Then he turned to the woman and said to Simon, “Look at this woman kneeling here.

When I entered your home, you didn’t offer me water to wash the dust from my feet, but she has washed them with her tears and wiped them with her hair. You didn’t greet me with a kiss, but from the time I first came in, she has not stopped kissing my feet. You neglected the courtesy of olive oil to anoint my head, but she has anointed my feet with rare perfume. I tell you, her sins—and they are many—have been forgiven, so she has shown me much love. But a person who is forgiven little shows only little love.”  Luke 7:44-47 (NLT)

Lord Jesus, as we apply this story to our Thanksgiving gathering’s tomorrow, we see ourselves as possibly taking on different roles. We might be Simon the Pharisee—giving more criticism, insecurity, and irritation, than turkey, cranberry sauce, and sweet potato pie. That’s not who we want to be.

We most want to be this broken woman at your feet. Her love for you is convicting and compelling. Our sins are just as ugly and numerous as hers; they’re just not as public or notorious. Help us really believe this.

No matter who we are with tomorrow on Thanksgiving Day, may we “get low”—the posture of humility, gentleness, and kindness.
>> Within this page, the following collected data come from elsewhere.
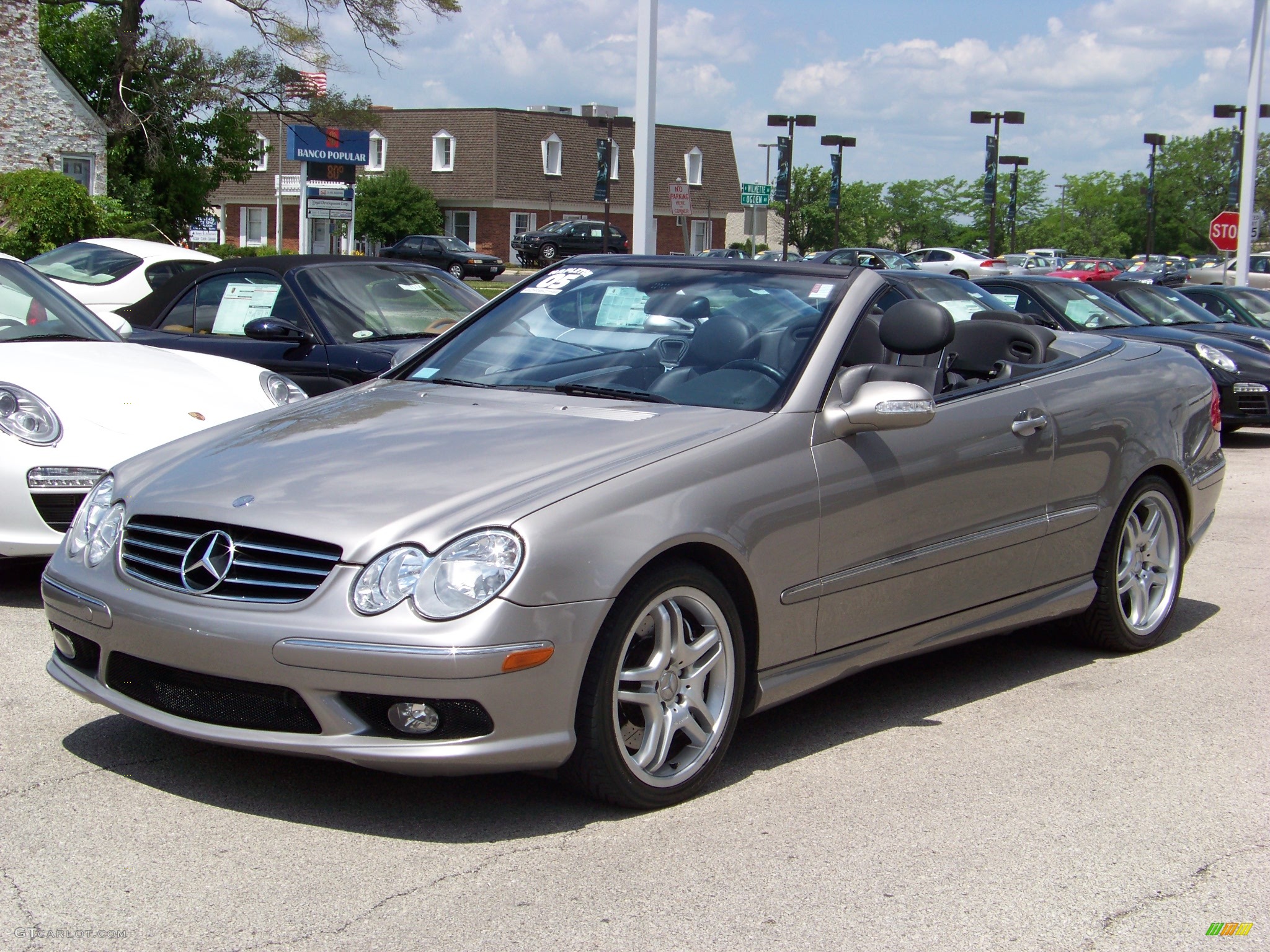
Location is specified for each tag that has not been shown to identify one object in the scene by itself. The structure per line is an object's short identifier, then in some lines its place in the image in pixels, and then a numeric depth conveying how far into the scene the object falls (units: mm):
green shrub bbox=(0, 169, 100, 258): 23875
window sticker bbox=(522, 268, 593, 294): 5078
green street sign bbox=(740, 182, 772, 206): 24359
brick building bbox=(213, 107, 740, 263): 66375
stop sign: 28906
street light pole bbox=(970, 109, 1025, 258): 53875
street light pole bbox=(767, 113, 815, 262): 49281
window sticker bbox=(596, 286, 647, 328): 4730
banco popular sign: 31031
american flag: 31172
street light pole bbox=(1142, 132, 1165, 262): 65812
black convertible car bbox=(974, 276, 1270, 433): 13086
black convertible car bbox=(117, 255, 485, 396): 8047
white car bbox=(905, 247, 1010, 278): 44531
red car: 50562
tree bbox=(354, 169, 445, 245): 63250
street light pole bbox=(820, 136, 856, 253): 59562
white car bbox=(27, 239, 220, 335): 13297
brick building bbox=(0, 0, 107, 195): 31328
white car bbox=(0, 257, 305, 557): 5598
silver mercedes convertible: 3316
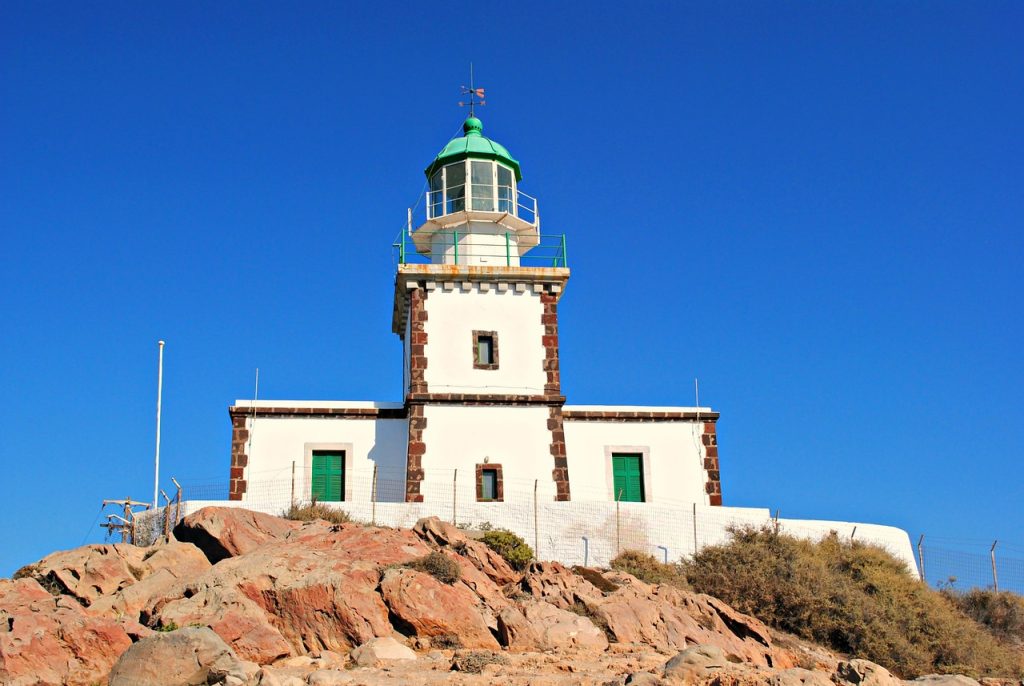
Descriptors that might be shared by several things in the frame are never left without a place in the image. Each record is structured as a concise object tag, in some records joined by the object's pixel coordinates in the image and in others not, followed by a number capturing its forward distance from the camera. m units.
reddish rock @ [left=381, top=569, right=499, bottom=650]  16.45
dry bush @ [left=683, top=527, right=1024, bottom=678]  20.61
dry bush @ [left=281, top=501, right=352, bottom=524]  23.25
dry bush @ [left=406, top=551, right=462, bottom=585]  17.95
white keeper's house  25.81
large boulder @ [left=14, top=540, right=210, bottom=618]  17.31
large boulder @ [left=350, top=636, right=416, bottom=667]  15.05
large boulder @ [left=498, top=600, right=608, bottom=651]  16.28
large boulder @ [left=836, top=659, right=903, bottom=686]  14.45
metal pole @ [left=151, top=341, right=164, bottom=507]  24.52
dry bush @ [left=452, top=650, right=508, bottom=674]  14.69
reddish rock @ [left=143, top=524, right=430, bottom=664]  15.49
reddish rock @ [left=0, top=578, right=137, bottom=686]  13.82
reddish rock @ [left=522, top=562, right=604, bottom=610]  18.11
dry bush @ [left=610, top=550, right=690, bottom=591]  22.19
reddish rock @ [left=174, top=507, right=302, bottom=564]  19.25
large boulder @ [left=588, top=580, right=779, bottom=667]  17.38
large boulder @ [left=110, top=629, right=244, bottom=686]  13.24
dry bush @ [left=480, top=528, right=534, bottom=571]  21.44
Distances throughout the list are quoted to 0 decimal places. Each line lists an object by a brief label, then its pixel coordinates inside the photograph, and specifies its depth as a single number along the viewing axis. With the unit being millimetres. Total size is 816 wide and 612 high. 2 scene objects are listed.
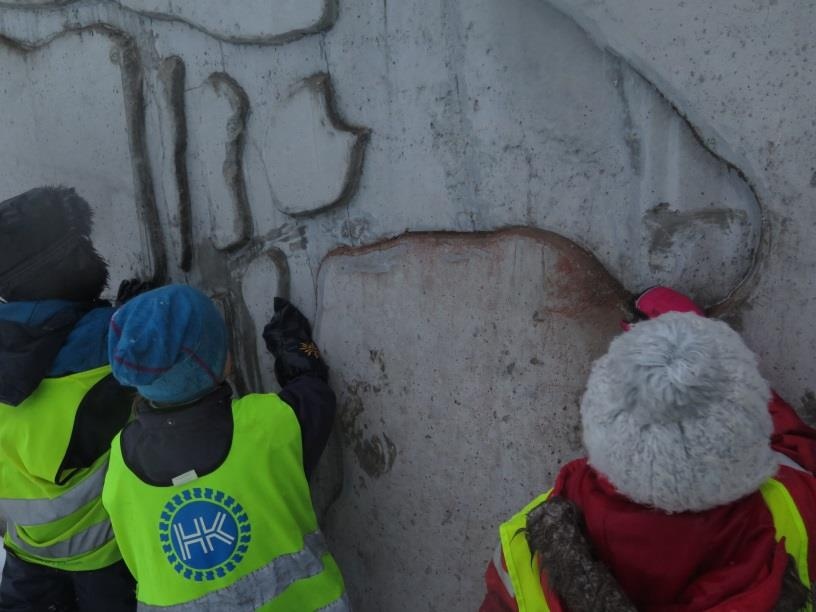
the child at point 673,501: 829
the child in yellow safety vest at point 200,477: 1309
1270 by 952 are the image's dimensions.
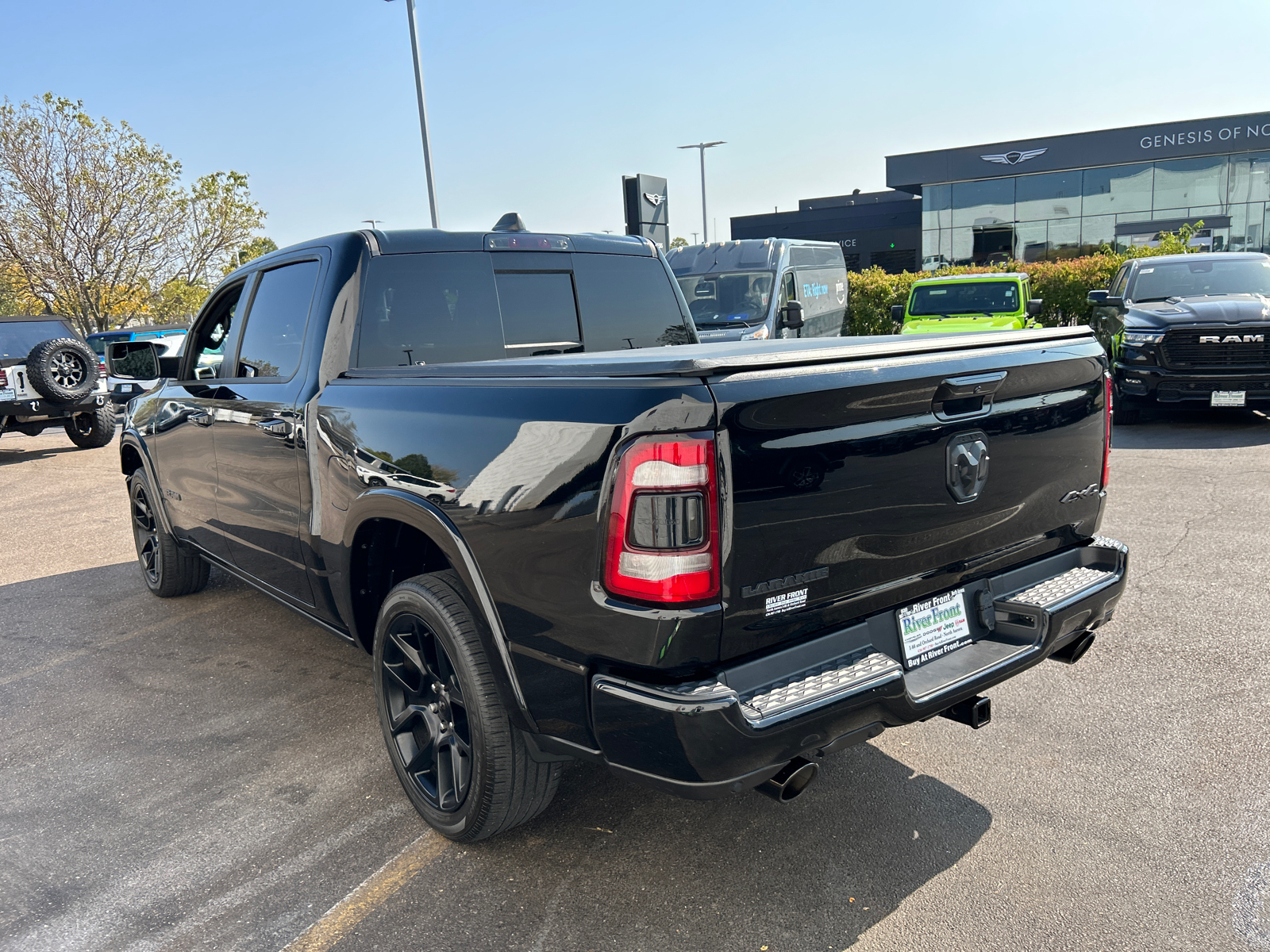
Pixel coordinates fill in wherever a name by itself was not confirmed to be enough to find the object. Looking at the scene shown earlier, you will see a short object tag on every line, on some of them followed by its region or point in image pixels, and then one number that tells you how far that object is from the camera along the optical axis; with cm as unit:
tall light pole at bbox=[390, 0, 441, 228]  1788
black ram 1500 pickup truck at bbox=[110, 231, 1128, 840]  211
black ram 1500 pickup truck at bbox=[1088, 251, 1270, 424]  934
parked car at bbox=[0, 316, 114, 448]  1171
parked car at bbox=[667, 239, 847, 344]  1259
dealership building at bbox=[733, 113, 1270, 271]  3281
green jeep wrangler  1311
For grace runs downhill and we want to live and love out of the riches of your grace.

Indeed, we want to forgive others as you have forgiven us, Jesus. We want to love you much, because you love us more than we can possibly imagine—as much as the Father loves you.

May any tears of gratitude generated in us by your grace and love become the water of mercy with which we wash the feet of our family, friends, and neighbors—not just tomorrow.

Nothing is more daily that the call to forgive. Nothing is more scandalous than the way you forgive us. And nothing is more important than “faith expressing itself in love” (Gal. 5:6). So very Amen we pray, in your kind and powerful name.